[Records contained in a dataset]
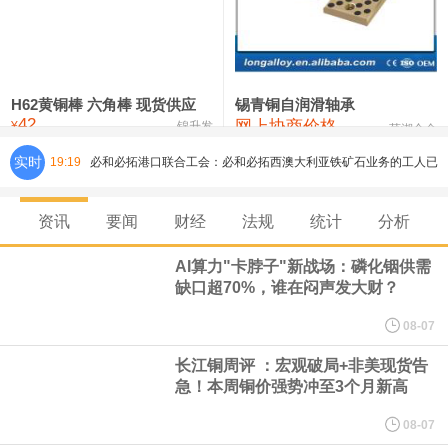
铸造铝合金锭(ZLD104)
24,300—24,500
24,400
200
压铸锌合金锭
26,500—26,700
26,600
250
硫酸镍
32,400—33,800
33,100
0
H62黄铜棒 六角棒 现货供应
锡青铜自润滑轴承
42
网上协商价格
氯化镍
38,300—40,300
39,300
0
¥
锦升发
芜湖合金
实时
19:19
必和必拓港口联合工会：必和必拓西澳大利亚铁矿石业务的工人已
通知，将于8月9日实施24小时停工。
资讯
要闻
财经
法规
统计
分析
8月7日，宇树科技董事长王兴兴网上路演时表示，报告期内，公司
AI算力"卡脖子"新战场：磷化铟供需
缺口超70%，谁在闷声发大财？
研发费用金额分别为4,995.18万元、7,001.70万元、14,496.56万
08-07
元，最近3年复合增长率达70.36%，呈快速增长趋势，并形成多项
长江铜周评 ：宏观破局+非美现货告
急！本周铜价强势冲至3个月新高
核心技术和知识产权。截至2026年1月31日，公司拥有262项专利权
08-07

TASK GOAL: Should a picture appear among the entries, skip it and copy the rest exactly.

RESPONSE:
铸造铝合金锭(ZLD104)
24,300—24,500
24,400
200
压铸锌合金锭
26,500—26,700
26,600
250
硫酸镍
32,400—33,800
33,100
0
H62黄铜棒 六角棒 现货供应
锡青铜自润滑轴承
42
网上协商价格
氯化镍
38,300—40,300
39,300
0
¥
锦升发
芜湖合金
实时
19:19
必和必拓港口联合工会：必和必拓西澳大利亚铁矿石业务的工人已
通知，将于8月9日实施24小时停工。
资讯
要闻
财经
法规
统计
分析
8月7日，宇树科技董事长王兴兴网上路演时表示，报告期内，公司
AI算力"卡脖子"新战场：磷化铟供需
缺口超70%，谁在闷声发大财？
研发费用金额分别为4,995.18万元、7,001.70万元、14,496.56万
08-07
元，最近3年复合增长率达70.36%，呈快速增长趋势，并形成多项
长江铜周评 ：宏观破局+非美现货告
急！本周铜价强势冲至3个月新高
核心技术和知识产权。截至2026年1月31日，公司拥有262项专利权
08-07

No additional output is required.